Sitting reading late last night, I heard, briefly in the drizzle, and above the soughing of the pine branches, a whinnying sevenfold call: tititititititit, so soft and fleet that it was barely audible at all, but I fancied its maker was heading north. A passage whimbrel, or whimbrels, high over these chalk Downs, twenty miles from the estuaries of the Sussex and Hampshire coast.

During May whimbrels gather at Pagham, at Chichester and Langstone Harbours. There they feed, far out on the mud with the other waders. The rising tide drives them to congregate on islands and undisturbed places on the shore. They are torn between two urges, to recuperate and to go on. The far north is their magnet; that is where they breed. Sometimes, as day draws to a close, you can almost see the indecision in a flock of six or ten or twenty. At last they will take wing and head inland.

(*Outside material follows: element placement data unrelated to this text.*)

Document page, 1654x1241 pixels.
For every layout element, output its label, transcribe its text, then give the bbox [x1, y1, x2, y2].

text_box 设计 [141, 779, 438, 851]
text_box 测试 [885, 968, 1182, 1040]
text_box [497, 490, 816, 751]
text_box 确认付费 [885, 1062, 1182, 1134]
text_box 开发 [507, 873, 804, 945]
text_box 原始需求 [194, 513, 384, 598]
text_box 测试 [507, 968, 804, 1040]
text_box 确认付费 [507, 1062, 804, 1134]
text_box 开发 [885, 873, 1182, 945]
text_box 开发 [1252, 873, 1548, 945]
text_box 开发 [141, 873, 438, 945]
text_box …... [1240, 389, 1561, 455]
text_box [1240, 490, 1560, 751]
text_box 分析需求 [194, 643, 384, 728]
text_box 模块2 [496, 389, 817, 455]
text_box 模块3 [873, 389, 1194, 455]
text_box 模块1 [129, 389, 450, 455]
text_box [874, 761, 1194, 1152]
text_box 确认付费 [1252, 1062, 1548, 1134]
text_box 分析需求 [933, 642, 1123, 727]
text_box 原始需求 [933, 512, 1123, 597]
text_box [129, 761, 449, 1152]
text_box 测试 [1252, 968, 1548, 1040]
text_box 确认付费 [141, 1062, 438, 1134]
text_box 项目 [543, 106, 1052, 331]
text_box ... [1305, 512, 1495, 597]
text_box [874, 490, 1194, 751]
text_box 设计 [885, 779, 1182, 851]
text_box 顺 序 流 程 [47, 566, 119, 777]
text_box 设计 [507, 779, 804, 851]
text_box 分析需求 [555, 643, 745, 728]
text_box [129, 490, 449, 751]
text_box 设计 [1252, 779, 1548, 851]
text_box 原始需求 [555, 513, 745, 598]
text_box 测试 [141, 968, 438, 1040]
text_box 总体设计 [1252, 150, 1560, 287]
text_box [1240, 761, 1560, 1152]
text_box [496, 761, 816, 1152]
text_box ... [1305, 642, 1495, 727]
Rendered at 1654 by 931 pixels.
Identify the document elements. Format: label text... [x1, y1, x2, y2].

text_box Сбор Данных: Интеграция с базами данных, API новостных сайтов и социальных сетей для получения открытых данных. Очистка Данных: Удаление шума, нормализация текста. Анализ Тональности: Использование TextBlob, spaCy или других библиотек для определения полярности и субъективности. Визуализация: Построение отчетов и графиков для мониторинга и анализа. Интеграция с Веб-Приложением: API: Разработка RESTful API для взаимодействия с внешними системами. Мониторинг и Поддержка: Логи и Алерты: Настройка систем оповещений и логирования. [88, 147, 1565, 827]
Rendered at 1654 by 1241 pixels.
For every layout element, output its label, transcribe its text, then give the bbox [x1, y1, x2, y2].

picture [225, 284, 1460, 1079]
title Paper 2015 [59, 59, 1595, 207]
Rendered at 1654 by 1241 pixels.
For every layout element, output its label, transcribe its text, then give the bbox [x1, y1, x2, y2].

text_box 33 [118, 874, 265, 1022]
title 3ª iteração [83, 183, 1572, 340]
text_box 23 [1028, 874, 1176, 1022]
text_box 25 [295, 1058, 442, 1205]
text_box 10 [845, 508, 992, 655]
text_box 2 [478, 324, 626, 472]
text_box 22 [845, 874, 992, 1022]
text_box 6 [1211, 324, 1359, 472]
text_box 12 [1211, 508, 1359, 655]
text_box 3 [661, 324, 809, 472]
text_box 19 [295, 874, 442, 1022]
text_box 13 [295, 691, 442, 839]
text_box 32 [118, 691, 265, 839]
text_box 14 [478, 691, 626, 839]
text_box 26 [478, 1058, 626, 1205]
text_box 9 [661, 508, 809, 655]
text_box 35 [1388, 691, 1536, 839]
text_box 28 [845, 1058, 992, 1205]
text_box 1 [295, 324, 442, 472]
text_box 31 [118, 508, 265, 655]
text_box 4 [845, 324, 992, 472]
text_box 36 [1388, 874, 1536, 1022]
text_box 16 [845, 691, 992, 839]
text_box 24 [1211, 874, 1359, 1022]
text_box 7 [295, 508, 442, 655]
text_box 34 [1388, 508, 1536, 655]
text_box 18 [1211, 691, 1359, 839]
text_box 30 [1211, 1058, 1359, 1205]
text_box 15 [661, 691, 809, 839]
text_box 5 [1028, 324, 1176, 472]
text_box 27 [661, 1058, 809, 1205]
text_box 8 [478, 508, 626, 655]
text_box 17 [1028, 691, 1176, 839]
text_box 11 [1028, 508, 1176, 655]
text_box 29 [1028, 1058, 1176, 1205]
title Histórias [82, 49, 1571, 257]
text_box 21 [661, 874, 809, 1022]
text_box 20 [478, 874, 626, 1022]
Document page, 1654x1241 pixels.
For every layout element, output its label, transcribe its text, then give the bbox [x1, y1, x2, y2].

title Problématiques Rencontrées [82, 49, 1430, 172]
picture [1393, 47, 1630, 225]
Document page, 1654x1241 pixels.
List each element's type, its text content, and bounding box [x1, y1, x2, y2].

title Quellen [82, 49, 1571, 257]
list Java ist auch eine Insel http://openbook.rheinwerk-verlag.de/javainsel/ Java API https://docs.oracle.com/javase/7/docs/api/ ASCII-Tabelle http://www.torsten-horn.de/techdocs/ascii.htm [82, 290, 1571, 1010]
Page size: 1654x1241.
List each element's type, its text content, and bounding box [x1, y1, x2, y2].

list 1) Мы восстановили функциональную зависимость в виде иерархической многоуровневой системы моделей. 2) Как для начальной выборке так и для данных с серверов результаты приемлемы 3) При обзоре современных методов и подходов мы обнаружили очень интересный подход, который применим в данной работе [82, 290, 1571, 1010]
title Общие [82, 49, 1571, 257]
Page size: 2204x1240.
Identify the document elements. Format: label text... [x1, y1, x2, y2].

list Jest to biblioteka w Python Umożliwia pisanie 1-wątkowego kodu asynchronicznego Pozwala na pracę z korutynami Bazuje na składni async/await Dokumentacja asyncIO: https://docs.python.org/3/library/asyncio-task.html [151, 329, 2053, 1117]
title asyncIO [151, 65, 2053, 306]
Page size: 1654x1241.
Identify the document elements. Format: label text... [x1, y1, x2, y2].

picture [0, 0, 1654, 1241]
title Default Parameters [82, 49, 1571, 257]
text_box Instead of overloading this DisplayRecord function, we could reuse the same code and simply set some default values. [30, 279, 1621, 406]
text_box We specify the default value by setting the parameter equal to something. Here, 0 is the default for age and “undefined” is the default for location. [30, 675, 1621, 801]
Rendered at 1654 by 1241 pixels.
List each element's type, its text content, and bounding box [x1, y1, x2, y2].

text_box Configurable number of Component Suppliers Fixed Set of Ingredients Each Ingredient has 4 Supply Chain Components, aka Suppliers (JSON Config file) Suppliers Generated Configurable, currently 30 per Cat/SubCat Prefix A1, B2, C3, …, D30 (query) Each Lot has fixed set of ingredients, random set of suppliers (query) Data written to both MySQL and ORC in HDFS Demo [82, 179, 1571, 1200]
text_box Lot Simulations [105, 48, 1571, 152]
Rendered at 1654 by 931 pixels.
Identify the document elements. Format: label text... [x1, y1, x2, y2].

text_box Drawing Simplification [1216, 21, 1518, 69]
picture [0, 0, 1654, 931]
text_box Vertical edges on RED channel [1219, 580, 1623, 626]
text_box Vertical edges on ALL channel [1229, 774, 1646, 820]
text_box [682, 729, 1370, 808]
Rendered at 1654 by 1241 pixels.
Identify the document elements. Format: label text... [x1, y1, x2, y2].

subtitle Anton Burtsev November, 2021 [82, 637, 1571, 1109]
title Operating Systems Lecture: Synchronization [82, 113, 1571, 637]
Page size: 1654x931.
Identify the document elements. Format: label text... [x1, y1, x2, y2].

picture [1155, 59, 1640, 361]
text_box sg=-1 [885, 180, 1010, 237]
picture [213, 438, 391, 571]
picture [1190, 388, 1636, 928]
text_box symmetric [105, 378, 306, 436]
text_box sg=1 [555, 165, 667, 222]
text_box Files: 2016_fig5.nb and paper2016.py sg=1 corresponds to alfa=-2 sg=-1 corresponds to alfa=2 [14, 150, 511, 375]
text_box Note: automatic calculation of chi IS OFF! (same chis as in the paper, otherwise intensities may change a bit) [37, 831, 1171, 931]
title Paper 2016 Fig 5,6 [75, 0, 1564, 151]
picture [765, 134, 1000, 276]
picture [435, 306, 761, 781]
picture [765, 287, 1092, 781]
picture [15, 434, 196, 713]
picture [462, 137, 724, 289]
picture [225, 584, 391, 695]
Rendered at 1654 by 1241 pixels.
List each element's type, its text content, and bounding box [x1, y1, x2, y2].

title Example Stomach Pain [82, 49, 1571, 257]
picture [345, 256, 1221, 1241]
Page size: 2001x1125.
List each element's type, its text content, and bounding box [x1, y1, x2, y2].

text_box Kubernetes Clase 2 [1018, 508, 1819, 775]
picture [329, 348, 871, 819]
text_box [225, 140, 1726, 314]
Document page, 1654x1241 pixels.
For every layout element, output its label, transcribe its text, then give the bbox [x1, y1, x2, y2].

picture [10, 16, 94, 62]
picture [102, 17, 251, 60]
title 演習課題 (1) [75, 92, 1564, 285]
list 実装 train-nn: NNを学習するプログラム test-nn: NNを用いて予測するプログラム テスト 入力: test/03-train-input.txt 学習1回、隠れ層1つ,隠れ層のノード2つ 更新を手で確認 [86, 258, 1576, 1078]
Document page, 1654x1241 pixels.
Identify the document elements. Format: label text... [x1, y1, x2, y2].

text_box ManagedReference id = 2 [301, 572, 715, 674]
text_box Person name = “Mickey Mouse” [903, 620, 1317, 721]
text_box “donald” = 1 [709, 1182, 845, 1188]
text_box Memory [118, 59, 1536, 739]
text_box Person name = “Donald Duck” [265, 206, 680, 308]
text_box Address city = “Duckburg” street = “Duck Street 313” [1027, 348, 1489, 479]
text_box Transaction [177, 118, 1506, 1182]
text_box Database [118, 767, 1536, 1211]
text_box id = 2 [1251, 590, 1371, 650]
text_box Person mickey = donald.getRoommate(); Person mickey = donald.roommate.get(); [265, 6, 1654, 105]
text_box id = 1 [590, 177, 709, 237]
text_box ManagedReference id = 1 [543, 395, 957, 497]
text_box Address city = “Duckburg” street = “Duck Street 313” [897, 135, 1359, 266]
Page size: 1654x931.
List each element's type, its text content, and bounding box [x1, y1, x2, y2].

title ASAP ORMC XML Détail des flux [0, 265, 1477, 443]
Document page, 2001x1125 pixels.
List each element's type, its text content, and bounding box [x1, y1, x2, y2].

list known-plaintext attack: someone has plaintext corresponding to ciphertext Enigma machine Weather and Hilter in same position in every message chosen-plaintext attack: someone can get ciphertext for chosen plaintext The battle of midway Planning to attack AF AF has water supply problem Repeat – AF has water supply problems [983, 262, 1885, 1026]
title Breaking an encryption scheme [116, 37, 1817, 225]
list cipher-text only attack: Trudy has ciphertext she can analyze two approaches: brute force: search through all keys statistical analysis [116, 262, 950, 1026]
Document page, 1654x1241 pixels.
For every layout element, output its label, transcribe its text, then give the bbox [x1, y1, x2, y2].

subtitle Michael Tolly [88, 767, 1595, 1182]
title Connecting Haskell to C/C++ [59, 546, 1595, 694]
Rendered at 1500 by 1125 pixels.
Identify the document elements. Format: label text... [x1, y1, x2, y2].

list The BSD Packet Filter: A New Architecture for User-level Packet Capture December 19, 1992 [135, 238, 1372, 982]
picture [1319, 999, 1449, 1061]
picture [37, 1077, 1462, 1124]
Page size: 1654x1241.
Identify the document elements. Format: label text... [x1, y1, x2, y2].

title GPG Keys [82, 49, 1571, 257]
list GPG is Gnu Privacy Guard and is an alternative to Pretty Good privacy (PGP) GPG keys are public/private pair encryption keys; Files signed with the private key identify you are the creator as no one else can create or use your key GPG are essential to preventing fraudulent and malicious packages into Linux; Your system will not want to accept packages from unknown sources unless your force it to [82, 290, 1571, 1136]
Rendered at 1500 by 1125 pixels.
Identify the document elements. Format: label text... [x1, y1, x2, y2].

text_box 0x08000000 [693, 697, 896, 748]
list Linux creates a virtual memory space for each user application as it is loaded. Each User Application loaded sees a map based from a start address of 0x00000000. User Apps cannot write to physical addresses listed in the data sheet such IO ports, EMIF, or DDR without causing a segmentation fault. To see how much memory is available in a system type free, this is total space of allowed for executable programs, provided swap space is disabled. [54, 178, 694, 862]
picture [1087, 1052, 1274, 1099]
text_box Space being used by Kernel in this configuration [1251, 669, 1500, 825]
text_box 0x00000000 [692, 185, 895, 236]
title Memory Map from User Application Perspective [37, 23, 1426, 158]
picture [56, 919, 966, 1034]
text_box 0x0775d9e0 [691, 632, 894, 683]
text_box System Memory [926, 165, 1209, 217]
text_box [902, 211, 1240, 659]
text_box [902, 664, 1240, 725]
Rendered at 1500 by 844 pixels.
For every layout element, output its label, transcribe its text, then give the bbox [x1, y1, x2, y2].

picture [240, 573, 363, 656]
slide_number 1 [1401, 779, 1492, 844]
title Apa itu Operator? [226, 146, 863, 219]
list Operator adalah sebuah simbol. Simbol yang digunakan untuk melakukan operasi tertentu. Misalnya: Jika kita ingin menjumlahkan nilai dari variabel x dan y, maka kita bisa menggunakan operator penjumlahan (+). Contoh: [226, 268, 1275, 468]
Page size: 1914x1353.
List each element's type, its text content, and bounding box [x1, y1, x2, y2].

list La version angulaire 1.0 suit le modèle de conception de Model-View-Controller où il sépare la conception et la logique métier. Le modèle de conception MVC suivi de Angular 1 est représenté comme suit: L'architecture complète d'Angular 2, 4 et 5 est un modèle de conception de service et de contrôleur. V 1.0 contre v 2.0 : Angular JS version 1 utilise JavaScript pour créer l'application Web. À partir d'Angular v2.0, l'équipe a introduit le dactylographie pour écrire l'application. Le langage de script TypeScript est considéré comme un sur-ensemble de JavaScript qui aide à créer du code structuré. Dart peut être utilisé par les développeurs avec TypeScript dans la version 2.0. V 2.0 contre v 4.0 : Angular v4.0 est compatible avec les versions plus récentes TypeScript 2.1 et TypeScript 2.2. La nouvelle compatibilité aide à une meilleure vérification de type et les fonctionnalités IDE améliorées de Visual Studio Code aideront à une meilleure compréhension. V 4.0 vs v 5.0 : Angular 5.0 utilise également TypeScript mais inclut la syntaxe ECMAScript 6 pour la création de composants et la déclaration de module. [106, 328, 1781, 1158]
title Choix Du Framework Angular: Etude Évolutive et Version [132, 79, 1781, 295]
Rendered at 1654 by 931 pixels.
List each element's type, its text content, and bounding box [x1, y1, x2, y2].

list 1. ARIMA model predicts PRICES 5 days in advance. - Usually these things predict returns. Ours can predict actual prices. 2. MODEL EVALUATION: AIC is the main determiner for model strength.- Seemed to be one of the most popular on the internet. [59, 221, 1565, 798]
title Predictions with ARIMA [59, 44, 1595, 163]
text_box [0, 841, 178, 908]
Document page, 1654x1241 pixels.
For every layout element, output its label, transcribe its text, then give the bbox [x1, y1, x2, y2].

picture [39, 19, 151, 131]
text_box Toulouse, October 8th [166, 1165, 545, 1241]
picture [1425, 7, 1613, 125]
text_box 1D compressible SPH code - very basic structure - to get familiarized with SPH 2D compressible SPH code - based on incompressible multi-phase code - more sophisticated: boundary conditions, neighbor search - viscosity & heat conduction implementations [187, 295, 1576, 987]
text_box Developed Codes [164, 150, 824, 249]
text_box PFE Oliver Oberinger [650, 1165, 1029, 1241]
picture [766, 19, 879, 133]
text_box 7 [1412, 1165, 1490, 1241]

Much of their migration is done at night. The calls keep the birds together, and are unique, just as all the other shorebirds have their unique voices, evolved over millennia of co-existence.

Last night it seemed to me, and seems to me still, that the shorebirds’ calls are one of life’s verities. They are genuine, unpretentious, authentic, and sensible and practical too, unlike most of the doings of men. That faint cry from the wet, cloudy darkness reconnected me for a moment with nature, and my evening was transformed.